Bruno e Gretel podiam ver centenas de pessoas, mas havia ali tantas cabanas, e o campo ia tão mais longe que eles não conseguiam ver, que parecia haver milhares de pessoas lá.
“E todos morando tão perto de nós”, disse Gretel, franzindo o cenho. “Em Berlim, na nossa rua calma e agradável havia apenas seis casas. E agora são tantas. Por que o papai aceitaria um emprego aqui, num lugar tão feio e tão cheio de vizinhos? Não faz sentido.”
“Olhe ali”, disse Bruno, e Gretel seguiu com os olhos a direção que ele apontava, e viu emergir de uma cabana na distância um grupo de crianças, todas juntas, acompanhadas por soldados que gritavam com elas. Quanto mais eles gritavam, mais juntos os pequenos ficavam, mas então um dos soldados se lançou na direção do grupo e elas se separaram e fizeram o que ele parecia exigir desde o início, que era formar uma fila única. Quando assim fizeram, os soldados começaram a gargalhar e as aplaudiram.
“Deve ser algum tipo de ensaio”, sugeriu Gretel, ignorando o fato de que algumas crianças, mesmo as mais velhas, mesmo aquelas que pareciam ter a idade dela, davam a impressão de estar chorando.
“Eu falei que havia crianças aqui”, disse Bruno.
“Não são o tipo de criança com quem eu gostaria de brincar”, disse Gretel com a voz determinada. “Elas parecem imundas. Hilda e Isobel e Louise tomam banho toda a manhã e eu também. Aquelas crianças parecem nunca ter tomado banho em suas vidas.”
“Lá parece mesmo bem sujo”, disse Bruno. “Mas e se elas não tiverem banheiro?”
“Não seja burro”, disse Gretel, apesar de já ter ouvido incontáveis vezes que não deveria chamar o irmão de burro. “Que tipo de gente não tem banheiro?”
“Não sei”, disse Bruno. “Gente que não tem água quente?”
Gretel observou-os mais alguns momentos antes de ter um calafrio e se afastar. “Vou para o meu quarto arrumar minhas bonecas”, disse ela. “A vista de lá é bem mais bonita.”
Com esse comentário, ela se foi, voltando pelo corredor até o quarto e fechando a porta atrás de si, mas demorou um pouco antes de retomar a arrumação. Sentou-se na cama e muitas coisas passaram pela sua cabeça.

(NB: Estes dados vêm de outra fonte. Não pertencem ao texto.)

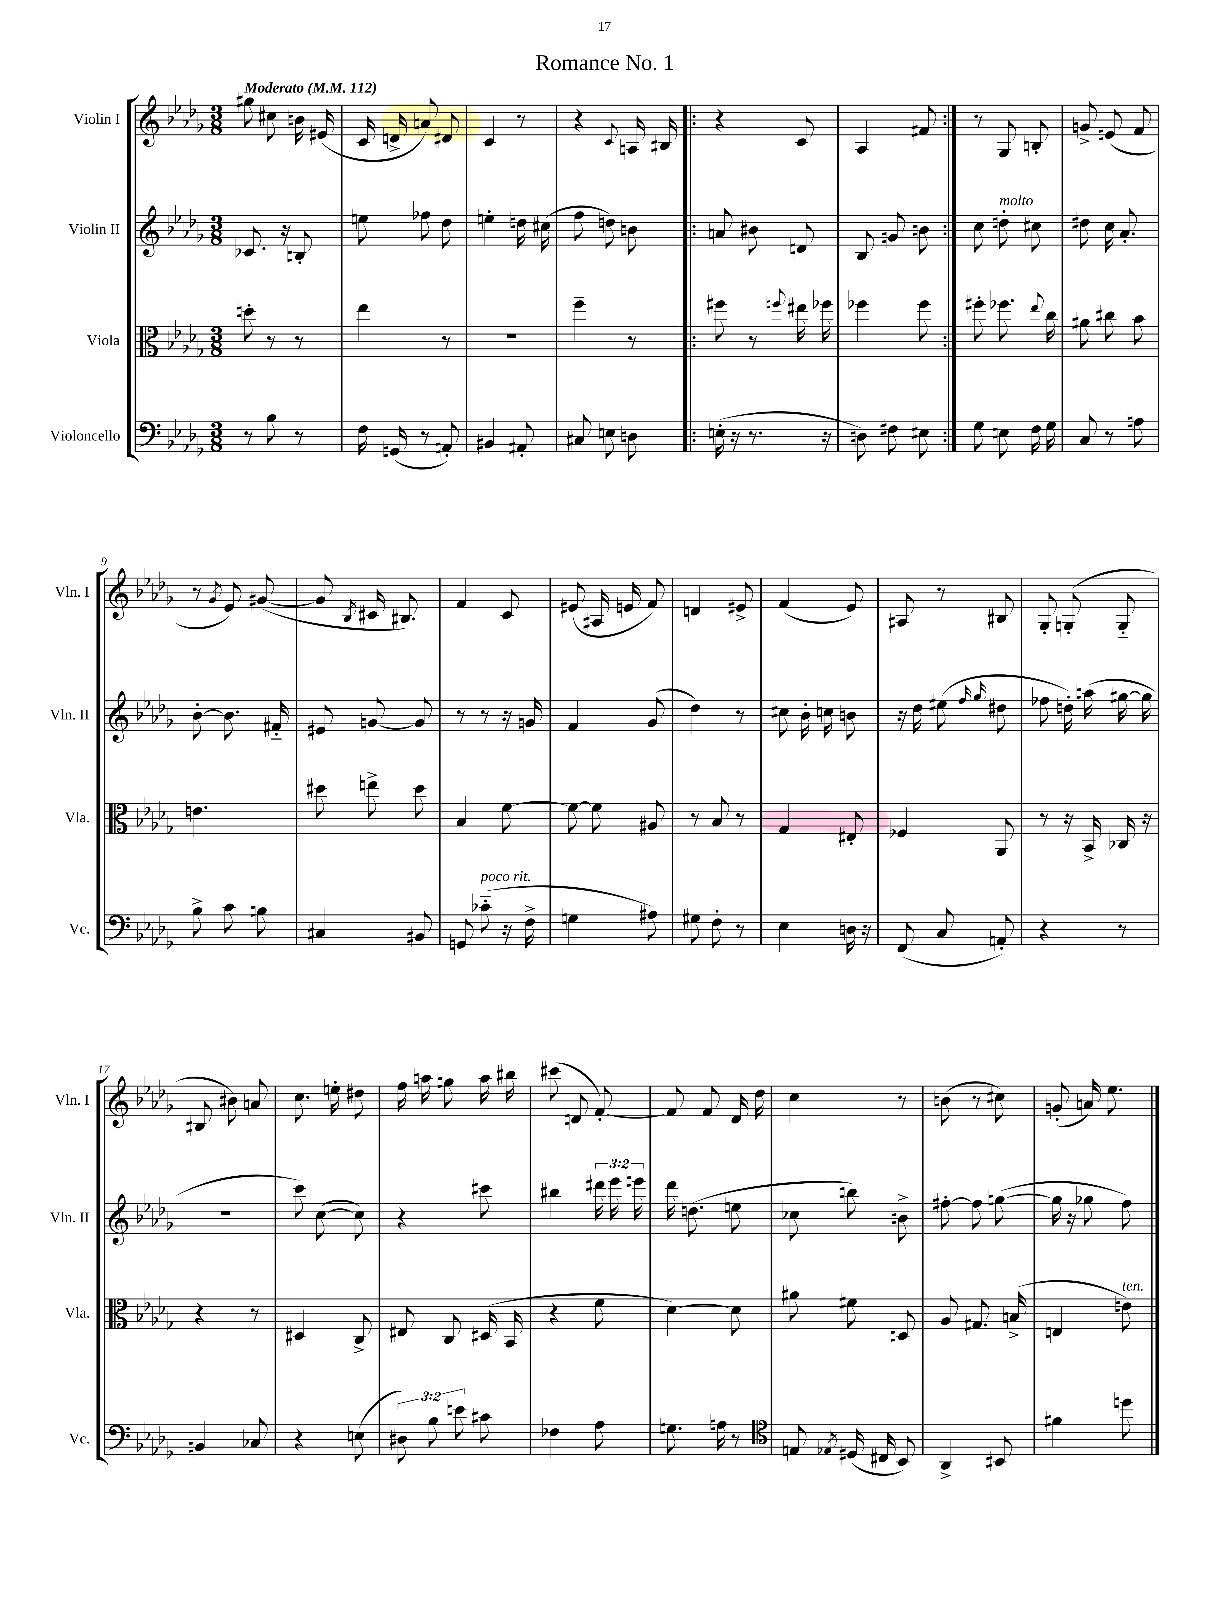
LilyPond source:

\header { title = "Romance No. 1" }
<<
\new StaffGroup <<
\new Staff = "s0" \with { instrumentName = "Violin I" shortInstrumentName = "Vln. I" } {
    \clef treble \key des \major \numericTimeSignature \time 3/8 \tempo "Moderato" 4 = 112
    \autoBeamOff gis''8 cis''8 b'16 eis'16( |
    c'16 d'16-> a'8) dis'8 |
    c'4 r8 |
    r4 \appoggiatura { c'8 } a16 bis16 |
    \repeat volta 2 { r4 c'8 |
    aes4 fis'8 | }
    r8 ges8 b8-. |
    g'8-> e'8( f'8 |
    r8 \acciaccatura { ges'8 } ees'8) gis'8~( |
    gis'8 \acciaccatura { bes8 } cis'16 bis8.) |
    f'4 c'8 |
    eis'8( ais16 e'16 f'8) |
    d'4 eis'8-> |
    f'4( ees'8) |
    ais8 r8 bis8 |
    ges8-. g8-.( g8-_ |
    bis8 bis'8) a'8 |
    c''8. e''16-. dis''8 |
    f''16 a''16 g''8 a''16 bis''16 |
    cis'''8( d'8 f'8~-.) |
    f'8 f'8 des'16 des''16 |
    c''4 r8 |
    b'8( r8 cis''8) |
    g'8-.( a'16) ees''8. \bar "|." |
}
\new Staff = "s1" \with { instrumentName = "Violin II" shortInstrumentName = "Vln. II" } {
    \clef treble \key des \major \numericTimeSignature \time 3/8 \override Staff.TupletNumber.text = #tuplet-number::calc-fraction-text
    \autoBeamOff ces'8. r16 b8-. |
    e''8 fes''8 des''8 |
    e''4-. d''16 cis''16( |
    f''8 d''8) b'8 |
    \repeat volta 2 { a'8 bis'8 d'8 |
    bes8 g'8 b'8 | }
    c''8 d''8-.^\markup { \italic "molto" } cis''8 |
    dis''8 c''16 aes'8.-. |
    bes'8~-. bes'8. fis'16-_ |
    eis'8 g'8~ g'8 |
    r8 r8 r16 g'16 |
    f'4 ges'8( |
    des''4) r8 |
    cis''8 bes'16-. c''16 b'8 |
    r16 des''16 eis''8( \grace { f''16 ges''16 } dis''8 |
    fes''8 d''16-.) a''16( gis''16~ gis''16 |
    R4. |
    c'''8) c''8~( c''8) |
    r4 cis'''8 |
    bis''4 \tuplet 3/2 { dis'''16 ees'''16 e'''16 } |
    des'''16 d''8.( e''8 |
    ces''8 b''8) b'8-> |
    fis''8~-. fis''8 g''8~( |
    g''16 r16 ges''8 f''8) \bar "|." |
}
\new Staff = "s2" \with { instrumentName = "Viola" shortInstrumentName = "Vla." } {
    \clef alto \key des \major \numericTimeSignature \time 3/8
    \autoBeamOff d''8-. r8 r8 |
    ees''4 r8 |
    R4. |
    f''4-- r8 |
    \repeat volta 2 { fis''8 r8 \appoggiatura { f''8 } eis''16 fes''16 |
    fes''4 fes''8 | }
    fis''8-. fes''8. \appoggiatura { ees''8 } c''16 |
    ais'8 cis''8 bes'8 |
    e'4. |
    dis''8 e''8-> dis''8 |
    bes4 f'8~ |
    f'8~ f'8 ais8 |
    r8 bes8 r8 |
    ges4 eis8-. |
    fes4 aes,8 |
    r8 r16 bes,16-> ces16 r16 |
    r4 r8 |
    dis4 c8-> |
    eis8 c8 dis16( bes,16 |
    r4 f'8 |
    des'4~) des'8 |
    ais'8 fis'8 d8 |
    aes8 gis8. b16->( |
    e4 e'8^\markup { \italic "ten." }) \bar "|." |
}
\new Staff = "s3" \with { instrumentName = "Violoncello" shortInstrumentName = "Vc." } {
    \clef bass \key des \major \numericTimeSignature \time 3/8 \override Staff.TupletNumber.text = #tuplet-number::calc-fraction-text
    \autoBeamOff r8 bes8 r8 |
    f16 g,16( r8 a,8-.) |
    bis,4 ais,8-. |
    cis8 e8 d8 |
    \repeat volta 2 { e16-.( r16 r8. r16 |
    d8) fis8 eis8 | }
    ges8 e8 f16 ges16 |
    c8 r8 a8 |
    bes8-> c'8 b8 |
    cis4 bis,8 |
    g,8 ces'8-_^\markup { \italic "poco rit." }( r16 f16-> |
    g4 ais8) |
    gis8 f8-. r8 |
    ees4 d16 r16 |
    f,8( c8 a,8-.) |
    r4 r8 |
    b,4 ces8 |
    r4 e8( |
    \tuplet 3/2 { dis8) bes8 e'8 } cis'8 |
    fes4 aes8 |
    g8. a16 r8 |
    \clef tenor e8 \acciaccatura { ees8 } dis16( cis16 bes,8) |
    aes,4-> bis,8 |
    fis'4 d''8 \bar "|." |
}
>>
>>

E um pensamento final passou pela cabeça de seu irmão, enquanto ele observava as centenas de pessoas na distância prosseguindo com seus assuntos, e era o fato de que todos eles – os meninos pequenos, os meninos grandes, os pais, os avôs, os tios, as pessoas que vivem sozinhas nas ruas da vida e não parecem ter parentes – usavam as mesas roupas: um conjunto de pijama cinza listrado com um boné cinza listrado na cabeça.
“Que coisa incrível”, ele murmurou, antes de se voltar para o outro lado.